Mandil claimed the current proposals did not take sufficient account of the diverse rate of gas use in different member states. Instead, he argued, the directive should divide up the eligible customers into energy producers, industries and public distribution, and each sector should then be assigned an expected percentage level of market-opening.

Once the French had stated their case, they found support. The Italians said the market-opening thresholds were too generous to competing gas suppliers, and were supported by Spain, Portugal and Greece.

Belgium came on board with the French and added that it should be left to each country to decide whether distributors should be able to shop around for supplies.

Stan Dessens, director-general for energy at the Dutch ministry of economic affairs, promised to come up with another revision of the market-opening proposals.

A second round of discussions centred on the 'take-or-pay' contracts which dominate the industry. These contracts allow the EU's major suppliers - western oil companies, Russia's Gazprom and Algeria's Sonatrach - to set the volume of gas they deliver to supply firms for as long as 30 years at fixed prices.

While the UK, Ireland and Sweden stood firm in insisting that no future take-or-pay contracts should be allowed to be exclusive or excessively long-term, other countries also stuck to their long-held positions.

The French and Belgian representatives, as well as the southern European countries, continued to argue that some such contracts were needed to ensure security of supply and to encourage investment by gas extraction companies in emerging markets.

**Material for the task**
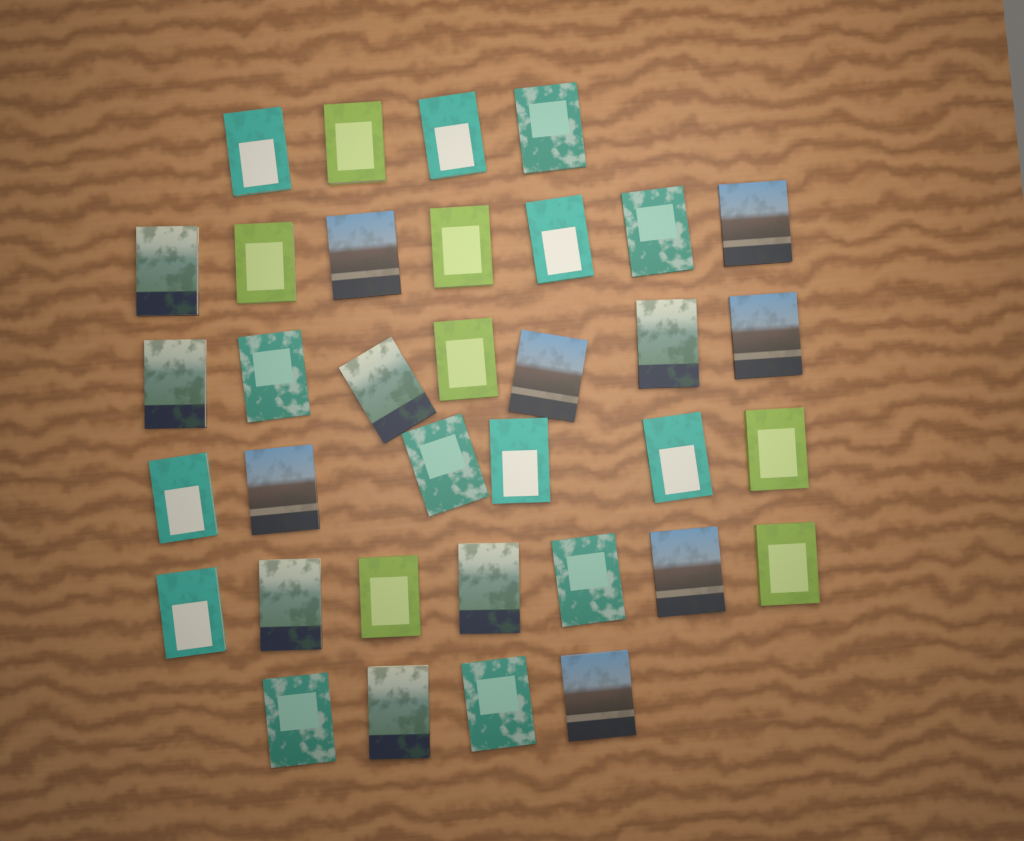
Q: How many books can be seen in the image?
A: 35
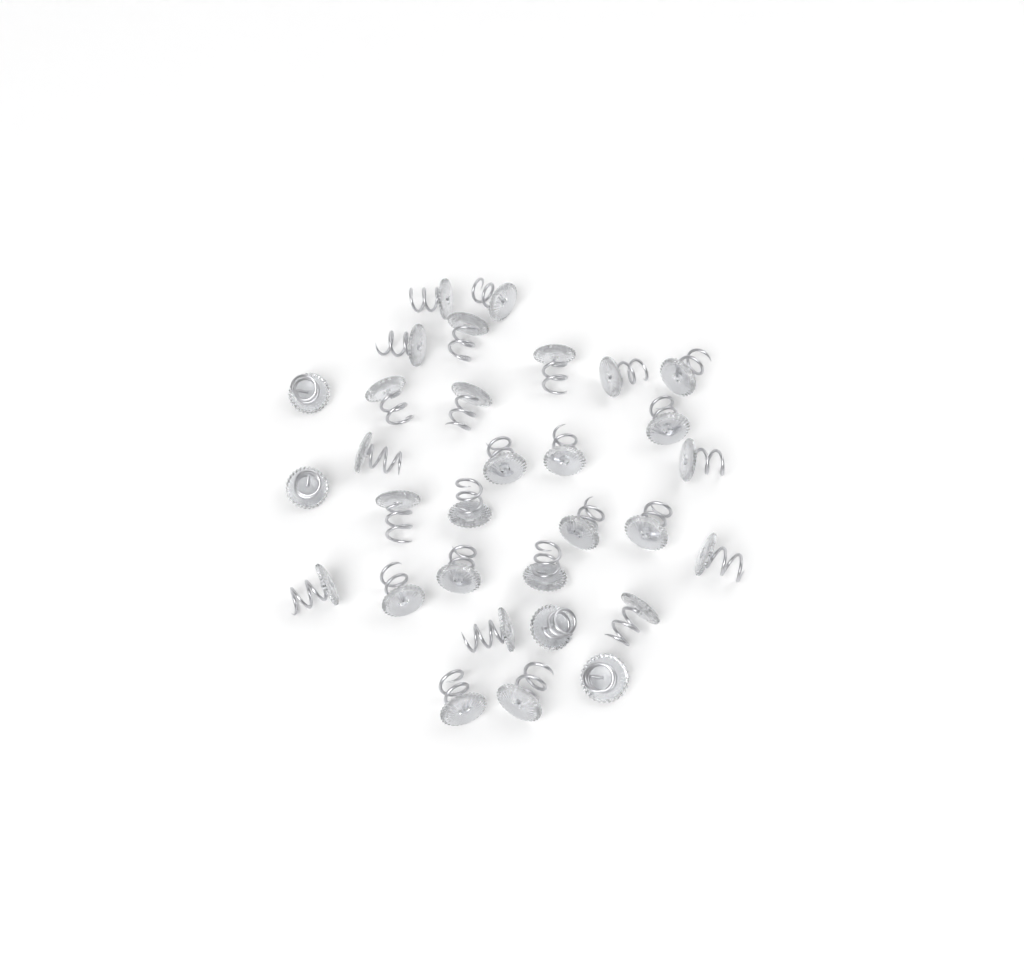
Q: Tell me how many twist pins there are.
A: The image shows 31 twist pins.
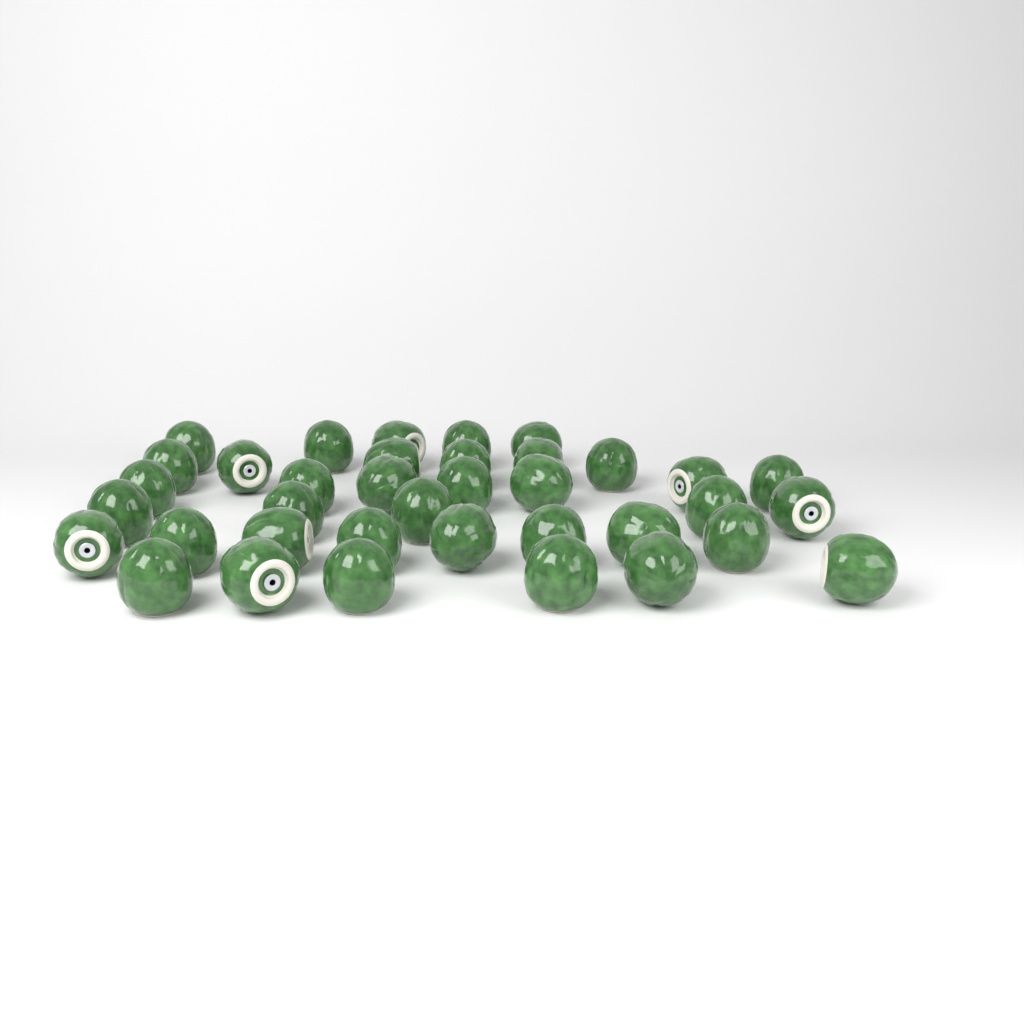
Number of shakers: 37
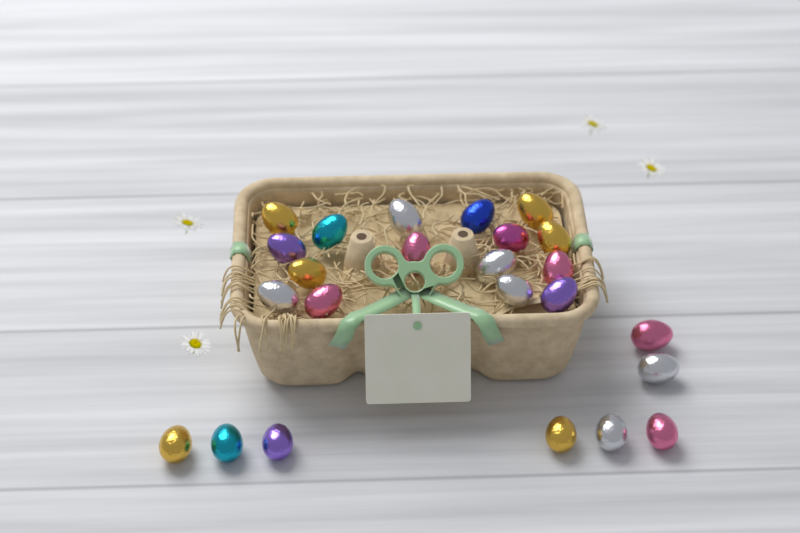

**Objective 1**
Transcribe the passage on EU gas market talks from "Belgium came on" to "around for supplies.".
**Objective 2**
Pick out every line of the rows that contains the string "image", matching case exactly.
The gas-market passage and the rows have nothing to do with each other.

**Complete answer 1**
Belgium came on board with the French and added that it should be left to each country to decide whether distributors should be able to shop around for supplies.

**Complete answer 2**
Q: How many books can be seen in the image?
A: The image shows 31 twist pins.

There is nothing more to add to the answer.